For a receiver detecting data loaded in spread spectrum signal transmitted in a GNSS (Global Navigation Satellite System; such as GPS, GLONASS, GALILEO system and the like), there are three domains should be considered: visible satellite ID, Doppler frequency, and code phase. In a cold start state, such as in the beginning when the receiver starts to work, the visible satellite ID, the recent Doppler frequency and the code phase are all unknown. Accordingly, it is necessary to try each possible combination of these three domains. One combination of a specific satellite ID, a specific Doppler frequency, and a specific code phase is referred to a “hypothesis”. For a satellite SVx, if there are M possible Doppler frequencies DF0, DF1, . . . DFm-1, and N code phases CP0, CP1, . . . CPn-1 to be tried, then there are M×N hypotheses, as shown in FIG. 1. As can be deduced, when there are X satellites SV0, SV1, . . . , SVx-1, the total number of hypotheses will be X×M×N, as shown in FIG. 2. In the worst case, X×M×N correlation trials should be done to acquire a specific GPS signal. In some applications, half or one fourth chip code spacing is necessary to achieve higher tracking accuracy. Therefore, an extra factor P is introduced. When the chip code spacing is half chip, P=2; when the chip code spacing is one fourth chip, P=4. The rest can be deduced accordingly. Then the total hypothesis number is X×M×N×P.

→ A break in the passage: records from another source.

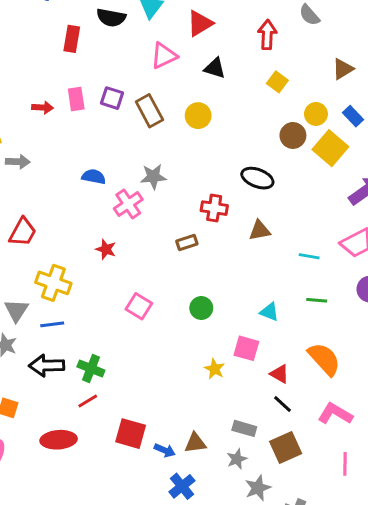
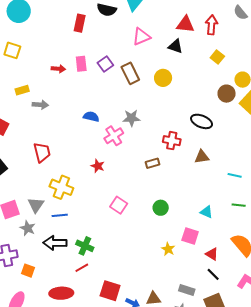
red triangle: (200, 23) -> (185, 24), moved, turned 36
purple square: (112, 98) -> (105, 64), turned 35
red trapezoid: (23, 232) -> (42, 152), turned -45

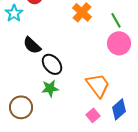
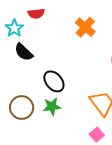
black semicircle: (32, 45) -> (24, 52), moved
brown circle: (21, 107) -> (22, 107), moved

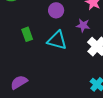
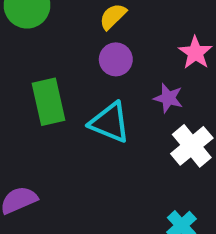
green rectangle: (27, 34) -> (49, 102), size x1.5

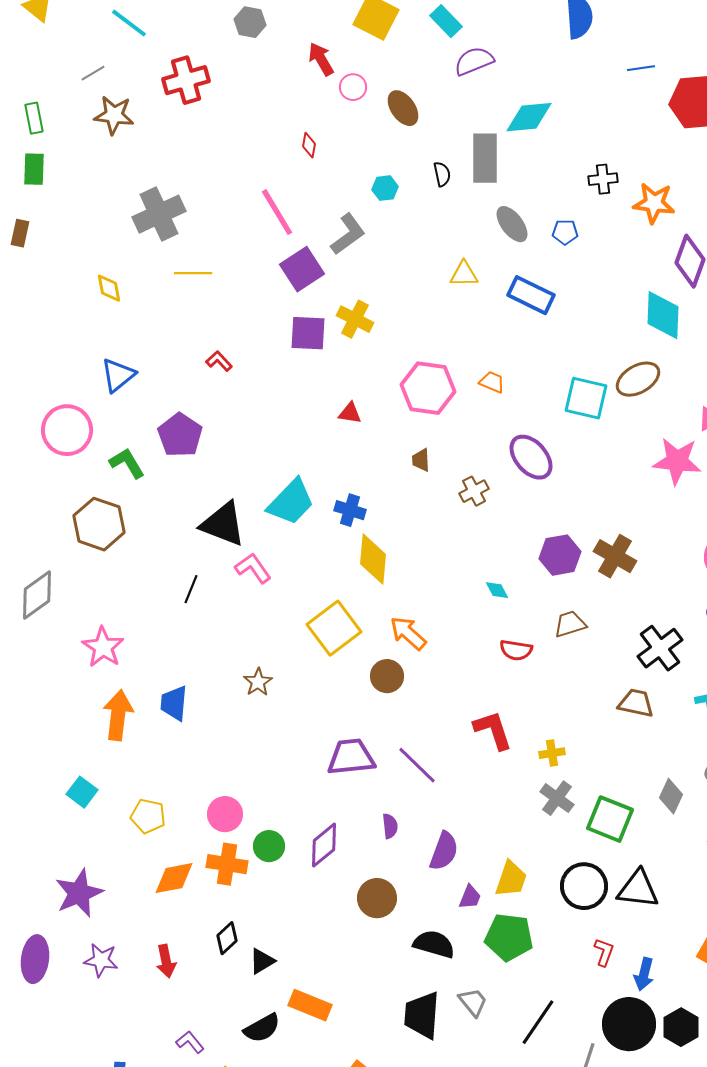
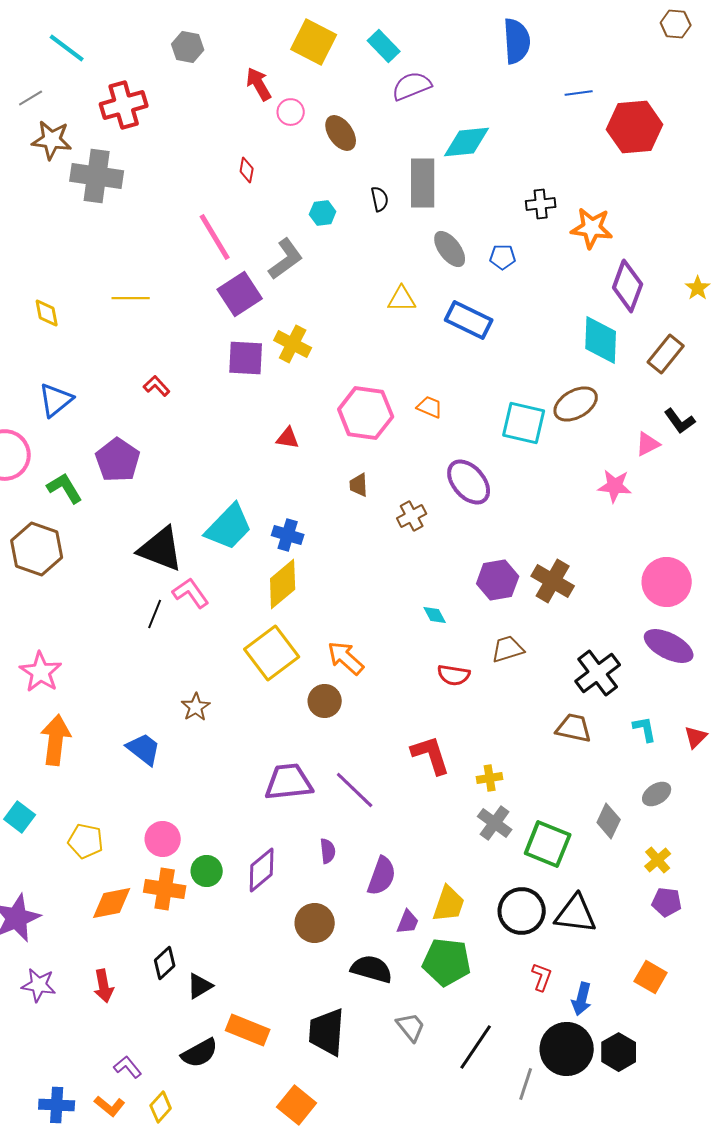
gray cross: (159, 214) -> (97, 176), moved, turned 33
pink star: (677, 461) -> (615, 486), size x0.7
yellow diamond: (373, 559) -> (283, 584), moved, turned 45
black line: (191, 589) -> (155, 614), moved
blue trapezoid: (174, 703) -> (144, 749), moved, turned 123
black trapezoid: (422, 1015) -> (327, 1032), moved

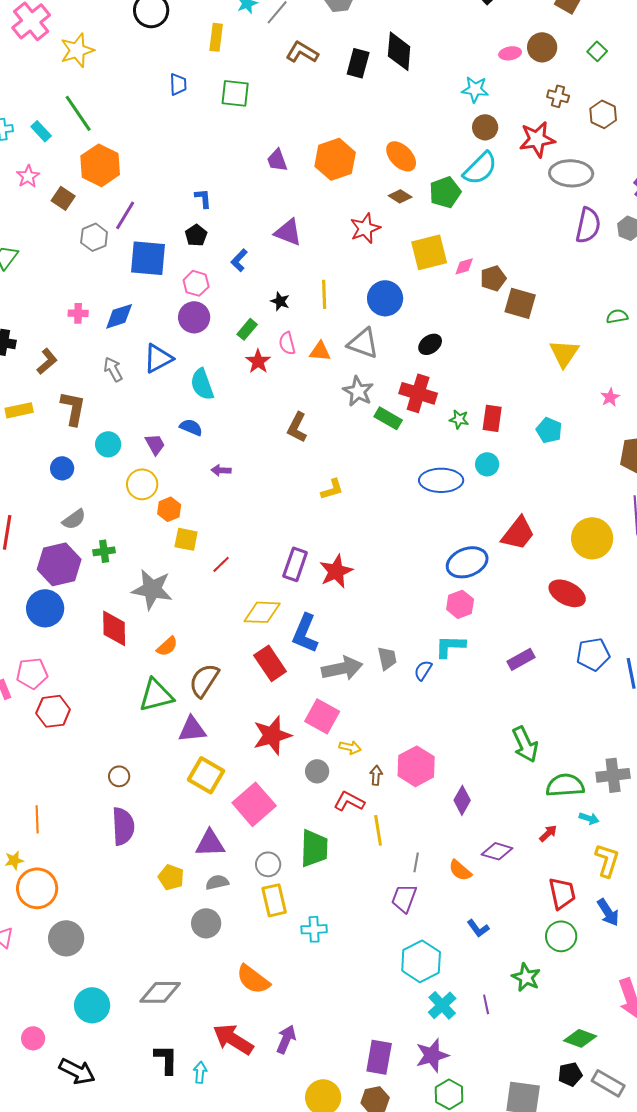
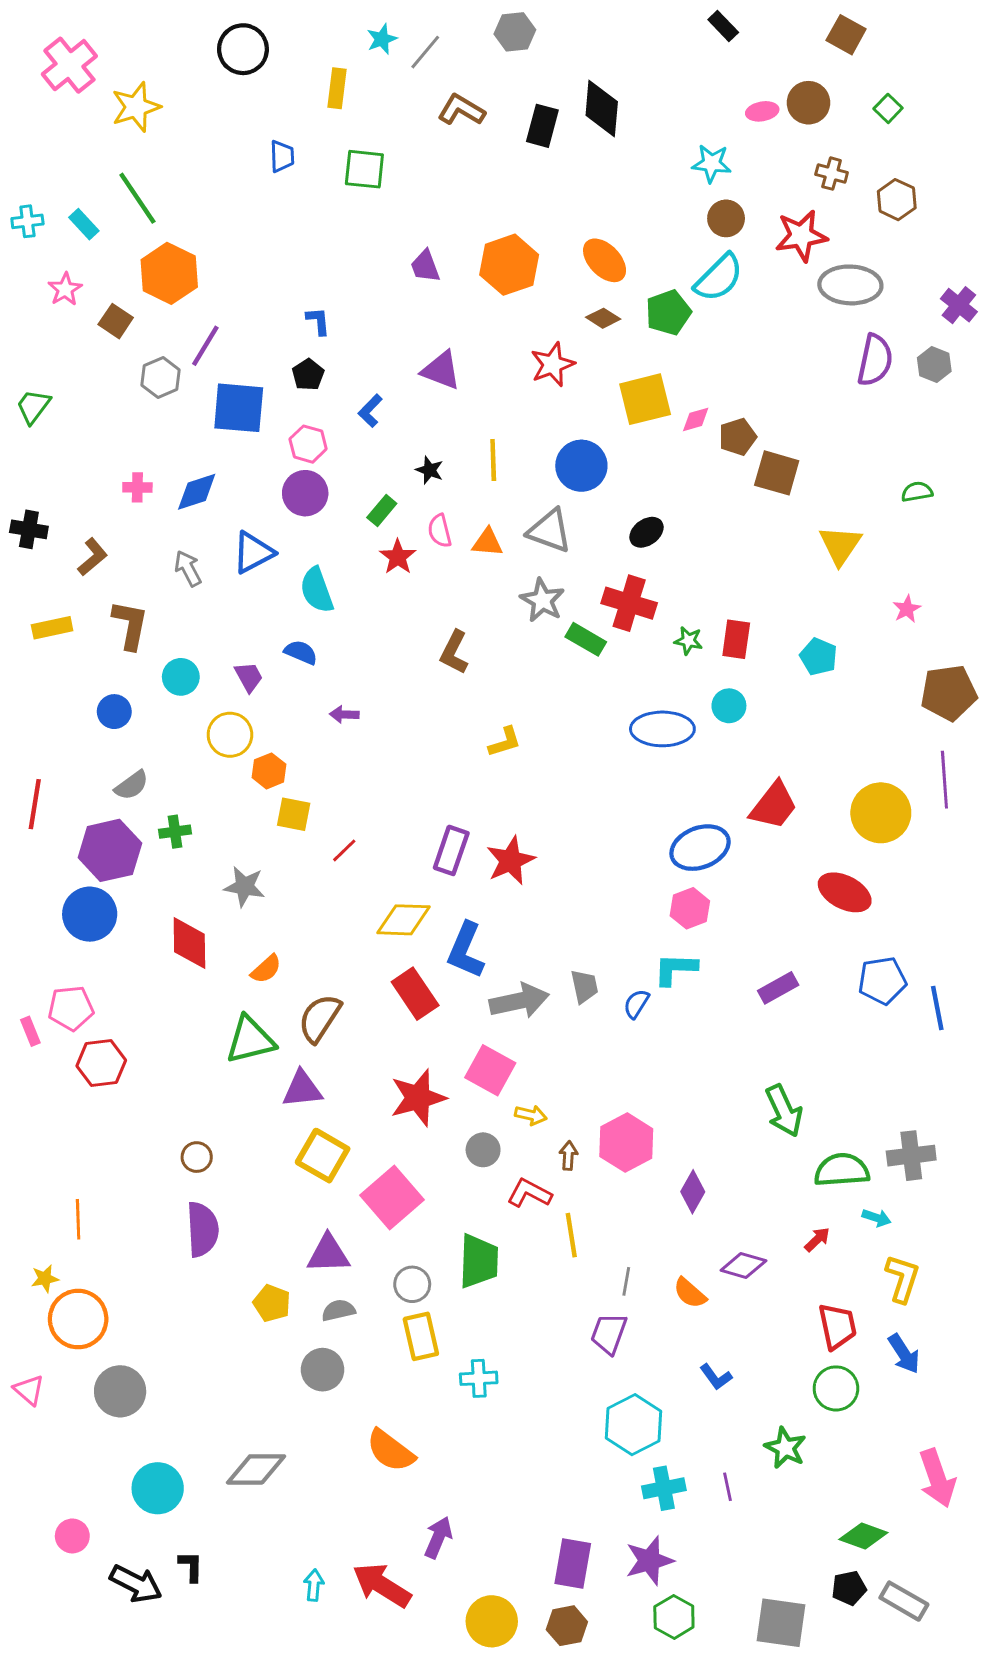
gray star: (152, 589) -> (244, 887), size x0.7
cyan cross: (442, 1005) -> (664, 1488), turned 32
red arrow: (233, 1039) -> (382, 1585), moved
black L-shape: (166, 1059) -> (191, 1566), moved, size x0.7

The most intuitive method is to try all the hypotheses one by one if only one correlator is available in the receiver. If two correlators are available, then two hypotheses can be tried at the same time. Accordingly, the speed can be double. As can be understood, if the speed is to be considerably lifted, a great number of correlators are needed. This causes increases in cost and hardware complexity.
For a GPS signal, the chipping rate of pseudo-random code is 1.023 MHz, and the period thereof is 1023 chips, which is 1 millisecond. Therefore, a correlator having 1023 pairs of a multiplier and an adder is needed to correlate the received signal if the clock rate of the correlator is only 1 kHz. The searching rate is one hypothesis per millisecond. However, such a correlator, which has 1023 pairs of a multiplier and an adder, is too complex and the clock rate of 1 kHz is too slow in practice. The scale of the correlator can be reduced by increasing the clock rate to achieve the same effect. For example, if 33 kHz clock rate is used, than only 31 pairs of a multiplier and an adder are required.
As described above, the hardware complexity can be reduced by increasing the clock rate, but the hypothesis searching rate is still one hypothesis per millisecond. There are 1023 hypotheses in code phase domain for a specific satellite and a specific Doppler frequency. If the clock rate is further raised to 33 kHz×1023=33.759 MHz, then all code phase hypotheses for the satellite and the specific Doppler frequency can be tried in one millisecond. In some applications, higher accuracy is required, so that half chip spacing, for example, is necessary. Then there are 2046 hypotheses are to be tried in the code phase domain for a specific satellite and a specific Doppler frequency. Accordingly, the clock rate can be further raised to 33.759 MHz×2=67.518 MHz, and 2046 hypotheses are tried in one millisecond. As the clock rate increasing, additional memory capacity is required. However, this is not a big problem because memory is low-cost in comparison with multiplier or adder. In addition to increasing clock rate, it is necessary to properly arrange multiplexing of the searching capability for the respective domains so as to be adapted to various application conditions.